---------- MATERIAL PROVIDED

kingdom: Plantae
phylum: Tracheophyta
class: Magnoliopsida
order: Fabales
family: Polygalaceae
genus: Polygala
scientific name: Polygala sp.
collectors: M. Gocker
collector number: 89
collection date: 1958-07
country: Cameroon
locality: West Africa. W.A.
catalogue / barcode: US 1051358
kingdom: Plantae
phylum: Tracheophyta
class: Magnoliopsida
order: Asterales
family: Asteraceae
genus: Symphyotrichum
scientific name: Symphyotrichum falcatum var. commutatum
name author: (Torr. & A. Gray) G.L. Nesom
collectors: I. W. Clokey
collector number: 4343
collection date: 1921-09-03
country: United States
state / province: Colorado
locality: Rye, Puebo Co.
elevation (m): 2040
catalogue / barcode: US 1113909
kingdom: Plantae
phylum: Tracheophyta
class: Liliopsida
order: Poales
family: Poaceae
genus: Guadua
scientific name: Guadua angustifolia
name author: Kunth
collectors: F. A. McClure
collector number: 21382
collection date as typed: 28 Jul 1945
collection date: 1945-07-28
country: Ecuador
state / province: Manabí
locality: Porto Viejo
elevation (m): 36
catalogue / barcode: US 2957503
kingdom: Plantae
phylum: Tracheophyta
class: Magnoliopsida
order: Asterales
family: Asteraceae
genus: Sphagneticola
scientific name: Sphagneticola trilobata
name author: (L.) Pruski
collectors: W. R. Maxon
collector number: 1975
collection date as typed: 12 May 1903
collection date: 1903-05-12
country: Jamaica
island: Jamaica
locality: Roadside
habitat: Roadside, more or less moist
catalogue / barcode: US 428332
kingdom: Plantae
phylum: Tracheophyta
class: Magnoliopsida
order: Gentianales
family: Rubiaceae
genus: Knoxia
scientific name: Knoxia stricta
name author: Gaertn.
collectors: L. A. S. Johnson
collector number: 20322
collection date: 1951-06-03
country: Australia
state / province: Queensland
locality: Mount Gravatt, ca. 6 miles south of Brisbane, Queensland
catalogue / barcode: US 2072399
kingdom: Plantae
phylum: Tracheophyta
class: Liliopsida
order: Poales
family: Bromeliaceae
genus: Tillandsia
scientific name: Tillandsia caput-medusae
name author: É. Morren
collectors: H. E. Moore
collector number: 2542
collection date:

--------------------

- [WORK TO DO]: Could you reproduce the material word for word, starting with the line that contains "collectors: L. A. S. Johnson" and stopping after the last line of the material, including both of those lines?

- [ANSWER TO THIS PROBLEM]:
collectors: L. A. S. Johnson
collector number: 20322
collection date: 1951-06-03
country: Australia
state / province: Queensland
locality: Mount Gravatt, ca. 6 miles south of Brisbane, Queensland
catalogue / barcode: US 2072399
kingdom: Plantae
phylum: Tracheophyta
class: Liliopsida
order: Poales
family: Bromeliaceae
genus: Tillandsia
scientific name: Tillandsia caput-medusae
name author: É. Morren
collectors: H. E. Moore
collector number: 2542
collection date:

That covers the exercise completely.